The Executive Leader of Fareham Borough Council, Councillor Seán Woodward has written to the Prime Minister, David Cameron requesting the urgent need for legislation criminalising the offence of unauthorised encampments by gypsies and travellers.
Executive Leader of the Fareham Borough Council, Councillor Seán Woodward, said: "The letter follows recent incidents of unauthorised traveller and gypsy encampments on areas of Fareham Borough Council's land that have involved the Council taking proceedings for the eviction of the travellers/gypsies only to find that when moved they simply occupy another piece of land in the district. This causes disruption to local residents who may have events planned, for example on recreation grounds and frustration and concern in the way that such unauthorised encampments have to be dealt with. The process is costly, time consuming and in the eyes of the local community ineffective. The public also find such invasions threatening and intimidating and feel unable to go about their normal business on public land including children's playgrounds. We even had one recent incident where a cemetery was invaded with vans parked on graves to the huge distress of bereaved relatives."
The Council has adopted provisions of Section 77 and 78 of the Criminal Justice and Public Order Act and has used the powers very successfully on more than one occasion. The Police also have powers under Section 61 and Section 62 of the Criminal Justice and Public Order Act.
Councillor Woodward continues: "The Council is fully aware that a criminal offence is committed if an unauthorised encampment fails to leave when the Police use section 61 or 62 and local authorities use section 77 of the Criminal Justice and Public Order Act. However the issue remains that the criminal offence occurs only when this action is instigated and those occupying the land fail to comply with directions under the legislation and not at the time when the land is initially invaded.
"Further this can also be costly both in terms of the action that is required to instigate these proceedings as well as any remedial works necessary to clean up and reinstate facilities and repair any damage that has taken place, as is the case with the majority of the encampments this Council has had to deal with. It can be a long and difficult process, entailing huge expense, to move people on."

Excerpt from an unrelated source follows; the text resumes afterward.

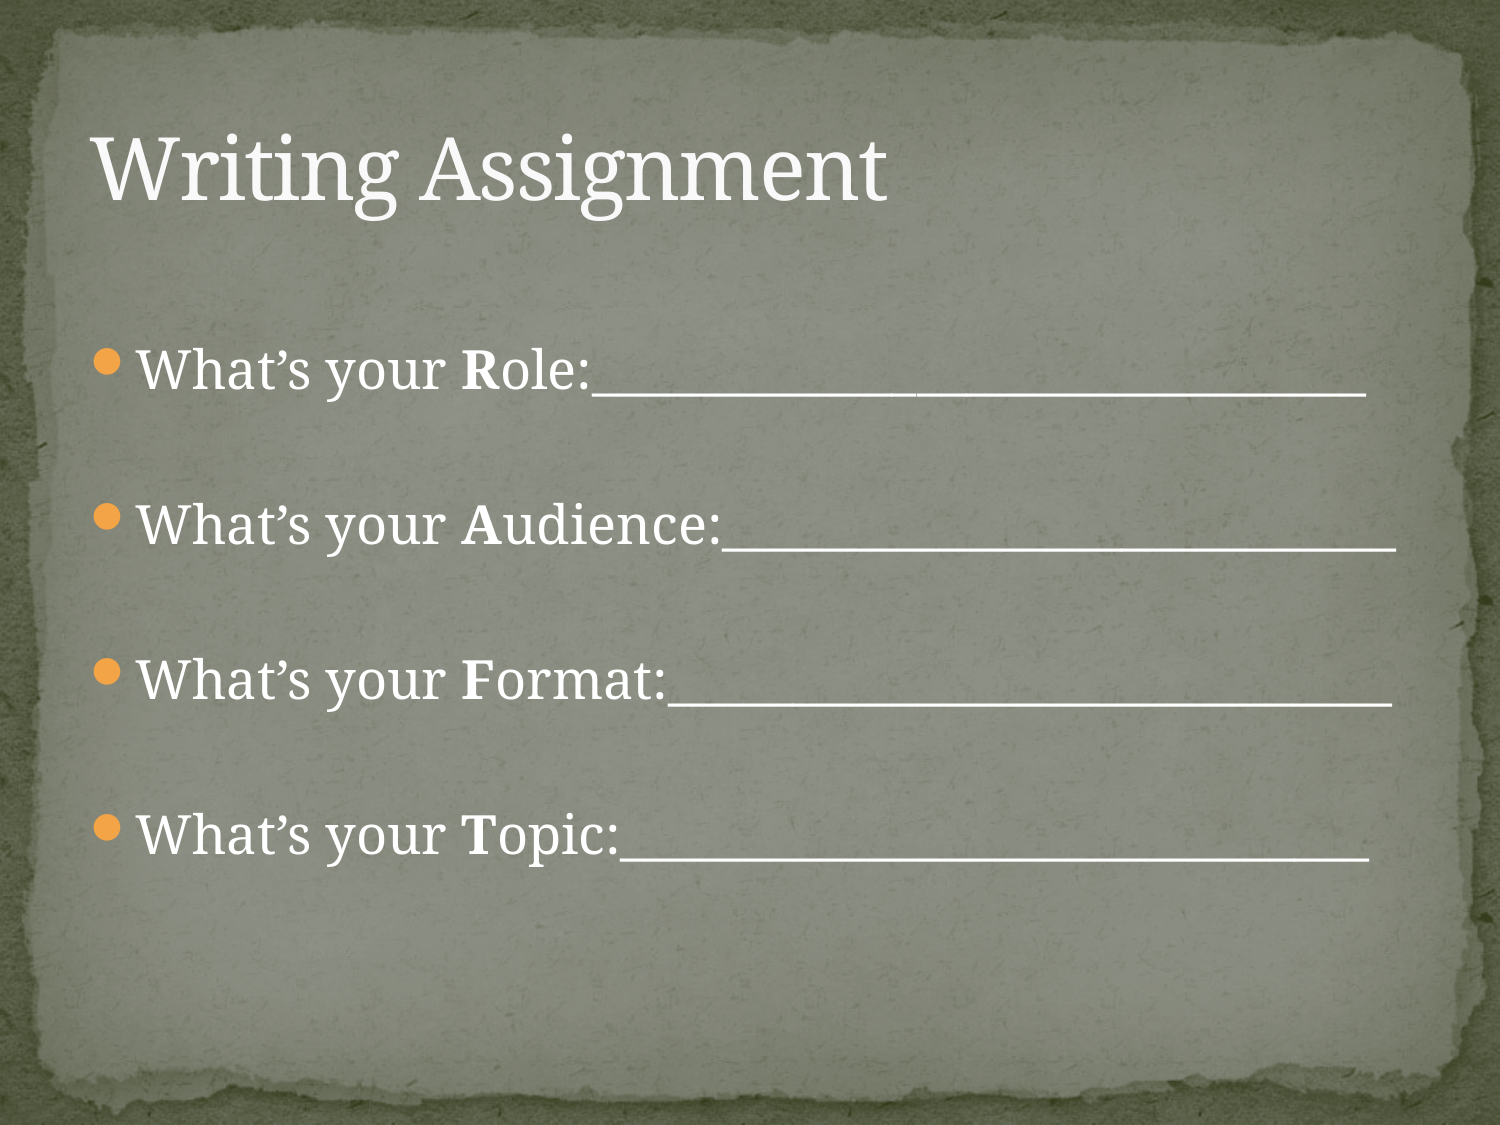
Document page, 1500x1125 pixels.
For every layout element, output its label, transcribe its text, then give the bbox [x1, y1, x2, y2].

list What’s your Role:_______________________________ What’s your Audience:___________________________ What’s your Format:_____________________________ What’s your Topic:______________________________ [75, 249, 1425, 1000]
title Writing Assignment [74, 24, 1425, 225]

In terms of dealing with unauthorised encampments experience has shown that the Council can make more effective use of the existing powers by using the County Court Civil Procedures under Section 55 of the County Court Rules by taking County Court "squatters" proceedings for the eviction of travellers. To date the Council has been successful in achieving the eviction of gypsies/travellers from Council-owned land because all the necessary procedures have been followed and welfare checks undertaken prior to any action being instigated. The success of this is down to the close co-operation between the Council's enforcement officers, the Council’s solicitors and the County Council's gypsy liaison officer, who undertakes all the necessary needs assessments on behalf of this Council.
The Council has on previous occasions written to the Office of the Deputy Prime Minister and more recently to the Secretary of State regarding this matter recommending that the problem of unauthorised encampments be made a criminal offence rather than being a civil matter.
At a meeting of Fareham's Council on 23 June 2011 it was resolved that a letter be sent to the Prime Minister, following a further invasion of the Council's land by gypsies and travellers to voice its frustration and again request that the our government progresses the introduction of legislation that would make such unauthorised trespass a criminal offence.
The Council is working with neighbouring local authorities to try to identify a suitable piece of land that could serve as a transit site or temporary stopping site that would then enable the police to use their additional powers to move unauthorised encampments on. However the scale of some encampments is such that temporary transit sites would not be able to accommodate some of the numbers involved as in this particular case.